Strangers In Paradise #27 – Reviews Of Old Comics

blogheaderI really don’t know why I haven’t done an issue of Strangers In Paradise here. Terry Moore’s series is an excellent example of long form storytelling. He also worked in morality lessons along the way of telling a compelling same-sex love story. He had characters develop and grow past their original, one-line descriptions they first appeared with.

I chose this issue for how it followed such an unforeseen event in the comic. David and Katchoo’s plane to New York has crashed near Nashville. For issues, we were under the impression that Katchoo, David and Francine were free from the legacy of Darcy Parker, and this crash seemed that it might be more than a random event. The plane crash would have lasting effects right up until the end of the series. This issue was an emotional punch to the gut from page one, and it went on from there.

Strangers In Paradise #27

September 1999
Abstract Studio

Writer/Artist: Terry Moore
Inker: Paul Ryan
Colorist: Bob Sharen
Letterer: Bill Oakley


The story is told of a little girl named Patricia that has survived the plane crash. In the future, she will be in therapy for years, develop a drug addiction, and after her grandmother dies, she overdoses watching planes land and take off. Patricia will be referred to as “the little girl who took twelve years to die.”
While farmers run into the wreckage to look for survivors, Katchoosees a vision of her dead lover Emma and then begins searching for David. Seeing other victims, she finds David still in his seat, unconscious and stuck in wreckage. As parts of the plane begin to explode, Katchoo struggles to pull David free, and can’t get him loose. Finally, a surge of frustration-fueled adrenaline gives her the strength to wrench the wreckage away from David and carry him away, just before the section of the plane he was in explodes. One of the searchers finds Katchoo cradling David. He thinks David is dead, but Katchoo professes that he’s just sleeping.
Back at home, Casey is trying to calm down Francine, who is hysterically crying. She knows something has happened to Katchoo and David. Francine was supposed to go with them. Casey calls the airline and she’s told that the plane made an emergency landing and is given another number for family to call. Casey tries to calm Francine down but the television is broadcasting news of the plane crash, in a horribly insensitive way. Francine calls her mother, who at first thinks Katchoo did something, but immediately cries at the news.
Tambi Baker gets a phone call. After watching the news, she asks the caller what she has done. The caller boasts that she eliminated all of their obstacles in one day, now owning Darcy Parker’s share of the Parker fortune. After she hangs up, Tambi swears to kill her.
Francine’s mother is at the hospital trying to find out information on Katchoo and David, but no survivors are registered yet. She finds Katchoo lying on a gurney, in shock. Katchoo doesn’t respond until Francine’s mother asks about David. She breaks down crying as Francine’s mother hugs her close to comfort her, telling her she’s with family now.

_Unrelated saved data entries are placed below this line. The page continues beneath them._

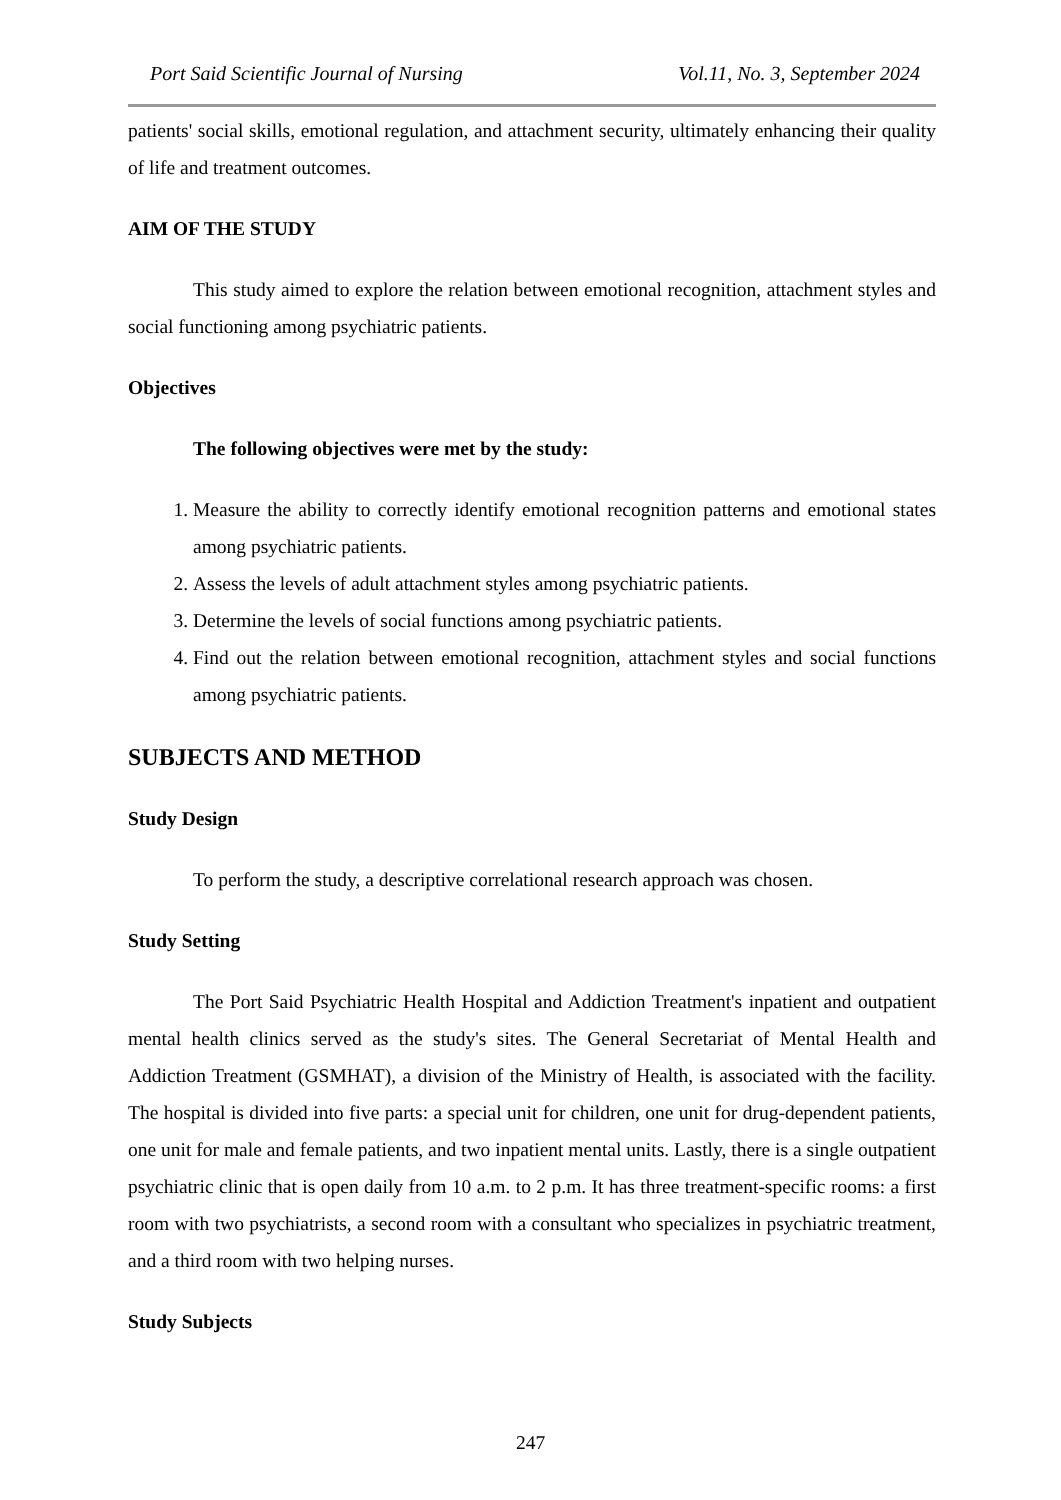Port Said Scientific Journal of Nursing Vol.11, No. 3, September 2024
patients' social skills, emotional regulation, and attachment security, ultimately enhancing their quality of life and treatment outcomes.
AIM OF THE STUDY
This study aimed to explore the relation between emotional recognition, attachment styles and social functioning among psychiatric patients.
Objectives
The following objectives were met by the study:
1. Measure the ability to correctly identify emotional recognition patterns and emotional states among psychiatric patients.
2. Assess the levels of adult attachment styles among psychiatric patients.
3. Determine the levels of social functions among psychiatric patients.
4. Find out the relation between emotional recognition, attachment styles and social functions among psychiatric patients.
SUBJECTS AND METHOD
Study Design
To perform the study, a descriptive correlational research approach was chosen.
Study Setting
The Port Said Psychiatric Health Hospital and Addiction Treatment's inpatient and outpatient mental health clinics served as the study's sites. The General Secretariat of Mental Health and Addiction Treatment (GSMHAT), a division of the Ministry of Health, is associated with the facility. The hospital is divided into five parts: a special unit for children, one unit for drug-dependent patients, one unit for male and female patients, and two inpatient mental units. Lastly, there is a single outpatient psychiatric clinic that is open daily from 10 a.m. to 2 p.m. It has three treatment-specific rooms: a first room with two psychiatrists, a second room with a consultant who specializes in psychiatric treatment, and a third room with two helping nurses.
Study Subjects
247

This one is a heartbreaker. I had forgotten the opening page about Patricia. It might be one of the most heartbreaking pieces of text, and it’s all about a character we only see here. It also foreshadows David’s fate, as he apparently survives the plane crash in the next issue, but eventually dies from brain injuries he sustained in this disaster.

The other heavy bit of writing comes from an example of news media reveling in tragedy. The dialogue of the reporter covering the crash from a news helicopter is almost absurd. This issue is pre-9/11, which should have curbed this desire, but recent coverage of school shootings shows how much of this attitude persists today. It’s completely valid, but after the seriousness of everything before it, I have trouble processing the satiric writing. The fact that it transitions into a very serious scene of Francine’s mom learning of the crash helps, as it’s used as a transition device. It’s a little off-putting, but I see what he was going for, it just jars me out of the emotional heaviness of the book.

Terry Moore’s art is an evolution throughout this series, but this is a clear case of him hitting his stride as an artist. He’s very good here about letting his line quality help tell the emotional story. With a style that evolves into something so naturalistic and representative, his background as a cartoonist really shows through. Adding color cannot improve this artwork. It just works so well on it’s own merits.


Terry Moore makes his entire series available in collected forms. Strangers In Paradise is a serialized drama, and it should be read as a giant story. A few issues have been produced that stand alone, but this is not one of them. This issue is available through his shop in the Pocket Book Vol. 3 and the Omnibus.

Final Rating: 9.8 (out of 10)

Why not a 10? The news media portrayal takes away from the larger story, as good a satire as it is.. The emotional punch throughout is effective on its own and devastating to sit through.